Parce que ce qui faisait l'essence de cet endroit s'est évanoui, sans que je ne puisse la retenir. - Comme toi.

Avec le temps, avec l'absence, la solitude, avec Isaure, avec les jours, les mois et les années. Insidieusement, la grisaille avait pénétré l'enceinte, franchit la porte, s'était étalée sur l'or et l'étain, immiscée dans son lit, mise à suinter par ses pores...

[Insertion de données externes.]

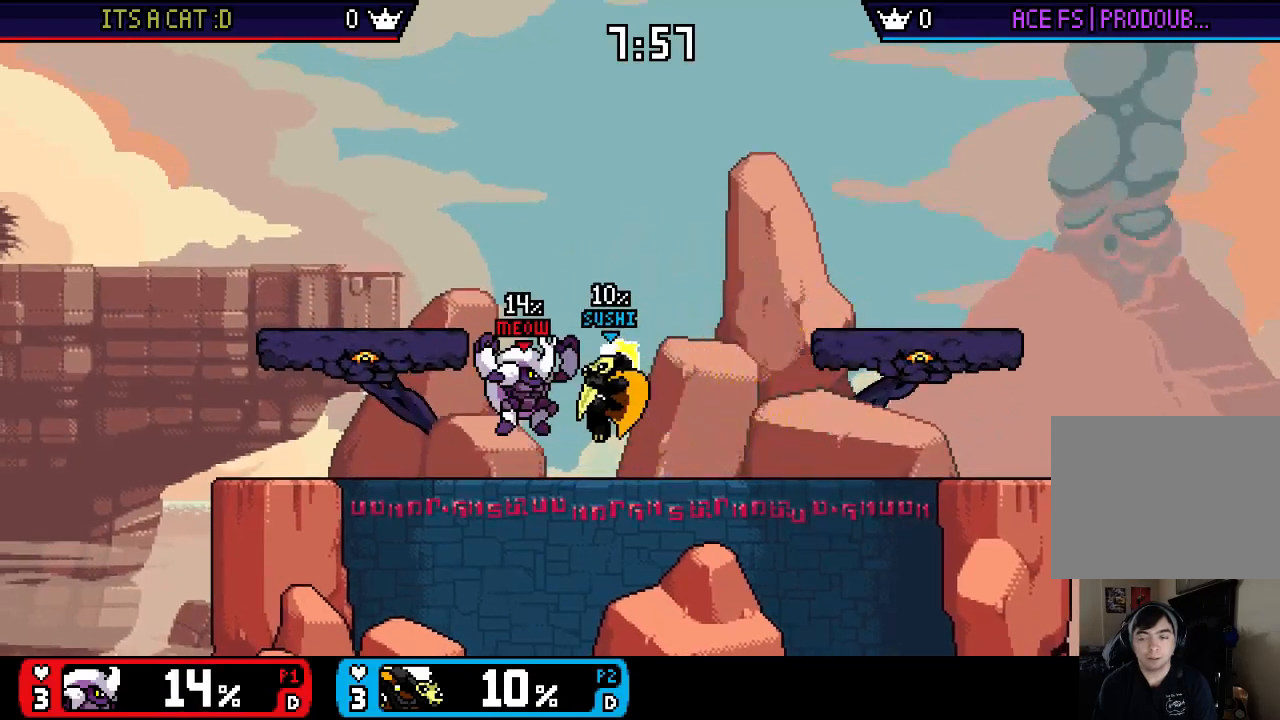
{"buttons": [], "left_stick": "center", "right_stick": "center", "events": [[500, "left_stick", "center"]]}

Et un jour il s'était réveillé. Dans un lit froid au draps linceuls, sans plus envie d'y inviter une femme, sans plus y laisser que les chiens coucher. Paris avait englouti Anaon, et la guerre avait éloigné les rêves et les fables du bois. Les poissons s'étaient mis à crever dans le vivier et Judas avait quitté la Bourgogne pour respirer un air moins vicié par un quotidien devenu sacerdoce. Parce que Petit Bolchen était le castel du temps de son Célibat, et que ce temps était mort, exhumé sous des monticules de choix sceaux. De sot choix. Se lever chaque matin et faire comme s'il n'en était rien était une injure à lui même, quand bien même Rose avait tenté d'égayer l'endroit avant d'elle aussi se tuer d'un mariage, quand bien même il avait espéré retrouver le palpitant qu'un corps défendu savait jadis lui faire ressentir, quand bien même il avait obtenu ce fils qu'il se targuait tant de pouvoir montrer à la face du monde. Il avait même fait contre mauvaise fortune bon corps en prenant une maitresse bretonne, l' épousant au secret de quelques obscures prières avant de se mettre à la haïr d'être sans doute trop humaine.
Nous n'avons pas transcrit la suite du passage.